**WHAT TO DO:**
In the passage on religion and society, which report is cited to show that the least religious societies are also the healthiest?

**TEXT:**
------------
Thursday, December 29, 2011

"Auschwitz, the Soviet gulags, and the killing fields of Cambodia are not examples of what happens to people when they become too reasonable. To the contrary, these horrors testify to the dangers of political and racial dogmatism. It is time that Christians stop pretending that a rational rejection of faith entails the blind embrace of atheism as a dogma. One need not accept anything on insufficient evidence to find the virgin birth of Jesus to be a preposterous idea...I know of no society in human history that ever suffered because its people became too desirous of evidence in support of their core beliefs.

While you believe that bringing an end to religion is an impossible goal, it is important to realize that much of the developed world has nearly accomplished it. Norway, Iceland, Australia, Canada, Sweden, Switzerland, Belgium, Japan, the Netherlands, Denmark, and the United Kingdom are among the least religious societies on earth. According to the UN Human Development Report they are also the healthiest, as indicated by life expectancy, adult literacy, per capita income, educational attainment, gender equality, homicide rate, and infant mortality. Insofar as there is a crime problem in Western Europe, it is largely the product of immigration. Seventy percent of the inmates of France's jails, for instance, are Muslim...conversely, the fifty nations now ranked lowest in terms of the United Nations' human development index are unwaveringly religious.
------------
**DATA UNDER STUDY:**
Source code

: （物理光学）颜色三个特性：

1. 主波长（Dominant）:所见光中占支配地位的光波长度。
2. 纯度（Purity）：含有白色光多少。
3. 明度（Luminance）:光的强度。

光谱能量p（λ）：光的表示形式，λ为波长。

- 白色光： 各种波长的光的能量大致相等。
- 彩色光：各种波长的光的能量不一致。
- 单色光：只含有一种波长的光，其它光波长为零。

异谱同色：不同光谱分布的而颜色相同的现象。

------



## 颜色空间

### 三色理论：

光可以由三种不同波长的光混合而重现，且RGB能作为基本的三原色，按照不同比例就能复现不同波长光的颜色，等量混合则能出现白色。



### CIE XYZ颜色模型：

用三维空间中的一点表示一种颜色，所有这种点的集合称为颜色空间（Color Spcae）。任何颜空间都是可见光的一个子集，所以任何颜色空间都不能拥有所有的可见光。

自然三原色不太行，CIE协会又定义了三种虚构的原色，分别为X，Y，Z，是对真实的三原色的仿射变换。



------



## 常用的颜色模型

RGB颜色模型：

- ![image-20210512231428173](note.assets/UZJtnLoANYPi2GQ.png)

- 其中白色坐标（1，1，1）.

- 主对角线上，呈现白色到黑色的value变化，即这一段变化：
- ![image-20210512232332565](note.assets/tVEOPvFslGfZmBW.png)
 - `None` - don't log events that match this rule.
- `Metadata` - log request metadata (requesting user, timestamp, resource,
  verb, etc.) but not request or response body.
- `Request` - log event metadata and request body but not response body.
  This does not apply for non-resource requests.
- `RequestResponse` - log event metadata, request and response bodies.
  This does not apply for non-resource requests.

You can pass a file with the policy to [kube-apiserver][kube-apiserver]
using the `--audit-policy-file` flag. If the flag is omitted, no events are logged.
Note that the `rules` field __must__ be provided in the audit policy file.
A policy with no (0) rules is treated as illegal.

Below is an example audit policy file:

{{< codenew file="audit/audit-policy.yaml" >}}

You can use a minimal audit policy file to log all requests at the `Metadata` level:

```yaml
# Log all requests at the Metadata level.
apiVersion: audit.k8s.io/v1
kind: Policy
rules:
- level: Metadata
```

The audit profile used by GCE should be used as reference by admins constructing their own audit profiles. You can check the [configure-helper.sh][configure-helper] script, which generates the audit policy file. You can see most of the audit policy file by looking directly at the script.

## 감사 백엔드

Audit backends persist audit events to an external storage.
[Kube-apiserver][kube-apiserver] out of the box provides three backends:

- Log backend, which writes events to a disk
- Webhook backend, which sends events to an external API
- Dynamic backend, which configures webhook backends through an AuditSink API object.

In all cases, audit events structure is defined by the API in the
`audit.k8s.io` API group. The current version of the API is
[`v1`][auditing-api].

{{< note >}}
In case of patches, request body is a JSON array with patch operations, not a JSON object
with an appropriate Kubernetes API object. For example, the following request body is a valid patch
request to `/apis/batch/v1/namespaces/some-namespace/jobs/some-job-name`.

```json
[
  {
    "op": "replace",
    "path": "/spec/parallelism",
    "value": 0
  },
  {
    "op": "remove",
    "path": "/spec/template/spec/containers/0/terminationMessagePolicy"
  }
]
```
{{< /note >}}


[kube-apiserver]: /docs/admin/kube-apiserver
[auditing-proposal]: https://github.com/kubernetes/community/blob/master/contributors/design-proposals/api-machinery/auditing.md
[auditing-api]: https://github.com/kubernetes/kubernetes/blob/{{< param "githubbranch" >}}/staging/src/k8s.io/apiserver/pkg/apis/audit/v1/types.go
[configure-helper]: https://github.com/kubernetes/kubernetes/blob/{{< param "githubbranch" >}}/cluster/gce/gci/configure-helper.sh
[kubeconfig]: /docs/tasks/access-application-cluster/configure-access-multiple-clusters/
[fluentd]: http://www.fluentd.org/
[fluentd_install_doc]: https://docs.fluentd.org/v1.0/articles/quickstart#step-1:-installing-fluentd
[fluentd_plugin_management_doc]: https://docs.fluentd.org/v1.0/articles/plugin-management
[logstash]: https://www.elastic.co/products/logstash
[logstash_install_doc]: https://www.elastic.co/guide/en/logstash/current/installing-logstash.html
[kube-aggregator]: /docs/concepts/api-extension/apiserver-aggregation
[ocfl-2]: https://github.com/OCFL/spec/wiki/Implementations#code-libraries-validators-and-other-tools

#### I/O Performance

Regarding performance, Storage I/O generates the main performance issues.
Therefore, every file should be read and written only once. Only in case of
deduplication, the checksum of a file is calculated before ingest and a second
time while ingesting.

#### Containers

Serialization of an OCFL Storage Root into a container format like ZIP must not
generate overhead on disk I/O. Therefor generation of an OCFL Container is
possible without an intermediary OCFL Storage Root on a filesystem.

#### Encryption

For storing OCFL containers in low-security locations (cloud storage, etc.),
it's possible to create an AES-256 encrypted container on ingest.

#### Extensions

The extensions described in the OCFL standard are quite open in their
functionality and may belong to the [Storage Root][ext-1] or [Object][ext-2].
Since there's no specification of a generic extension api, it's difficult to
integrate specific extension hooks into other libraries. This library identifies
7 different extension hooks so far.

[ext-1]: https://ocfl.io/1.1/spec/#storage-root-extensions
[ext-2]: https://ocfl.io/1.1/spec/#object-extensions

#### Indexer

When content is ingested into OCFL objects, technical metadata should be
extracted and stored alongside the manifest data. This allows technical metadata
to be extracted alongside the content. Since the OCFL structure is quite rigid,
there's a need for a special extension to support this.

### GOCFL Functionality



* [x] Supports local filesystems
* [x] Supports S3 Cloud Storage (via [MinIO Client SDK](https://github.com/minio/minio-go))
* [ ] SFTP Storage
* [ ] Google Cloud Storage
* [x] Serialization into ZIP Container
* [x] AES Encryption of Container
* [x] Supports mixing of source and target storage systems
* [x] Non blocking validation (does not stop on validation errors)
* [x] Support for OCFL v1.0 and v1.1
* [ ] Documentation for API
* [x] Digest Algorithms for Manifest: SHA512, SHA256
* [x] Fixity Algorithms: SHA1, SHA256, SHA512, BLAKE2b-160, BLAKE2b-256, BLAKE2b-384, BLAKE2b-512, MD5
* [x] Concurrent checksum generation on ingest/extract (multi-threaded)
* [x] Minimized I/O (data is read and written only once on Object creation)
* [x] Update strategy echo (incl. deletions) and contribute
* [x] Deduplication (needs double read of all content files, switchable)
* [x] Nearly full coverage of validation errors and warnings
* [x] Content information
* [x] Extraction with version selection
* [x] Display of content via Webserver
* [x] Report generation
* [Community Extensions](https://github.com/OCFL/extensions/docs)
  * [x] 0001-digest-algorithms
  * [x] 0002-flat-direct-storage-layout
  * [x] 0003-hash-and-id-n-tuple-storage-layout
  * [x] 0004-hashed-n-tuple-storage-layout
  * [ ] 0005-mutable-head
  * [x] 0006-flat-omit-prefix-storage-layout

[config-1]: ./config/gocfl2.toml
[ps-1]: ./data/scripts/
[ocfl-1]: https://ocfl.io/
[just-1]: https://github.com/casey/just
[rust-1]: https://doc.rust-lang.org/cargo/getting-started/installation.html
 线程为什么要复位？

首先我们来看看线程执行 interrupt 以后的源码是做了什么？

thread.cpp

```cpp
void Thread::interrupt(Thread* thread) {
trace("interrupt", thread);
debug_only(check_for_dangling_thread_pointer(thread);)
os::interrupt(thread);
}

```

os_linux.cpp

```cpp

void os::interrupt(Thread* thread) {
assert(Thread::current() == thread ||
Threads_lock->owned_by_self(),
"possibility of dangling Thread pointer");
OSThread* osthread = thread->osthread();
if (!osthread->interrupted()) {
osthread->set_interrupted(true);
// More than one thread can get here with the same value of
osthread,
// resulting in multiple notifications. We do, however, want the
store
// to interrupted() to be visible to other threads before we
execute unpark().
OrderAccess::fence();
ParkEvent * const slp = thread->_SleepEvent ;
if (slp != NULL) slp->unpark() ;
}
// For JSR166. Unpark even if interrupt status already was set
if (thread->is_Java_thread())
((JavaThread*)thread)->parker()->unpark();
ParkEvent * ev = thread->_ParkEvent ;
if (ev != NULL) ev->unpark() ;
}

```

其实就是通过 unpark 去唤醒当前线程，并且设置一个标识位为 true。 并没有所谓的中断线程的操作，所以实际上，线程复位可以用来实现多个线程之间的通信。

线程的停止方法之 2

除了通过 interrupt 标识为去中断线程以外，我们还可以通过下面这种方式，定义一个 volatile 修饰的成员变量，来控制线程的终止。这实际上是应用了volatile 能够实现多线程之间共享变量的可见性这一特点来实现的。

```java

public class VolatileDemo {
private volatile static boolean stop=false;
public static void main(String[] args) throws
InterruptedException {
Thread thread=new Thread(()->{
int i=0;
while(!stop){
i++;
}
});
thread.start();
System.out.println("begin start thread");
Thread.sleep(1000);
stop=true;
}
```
------------
**TASK OUTPUT:**
The UN Human Development Report.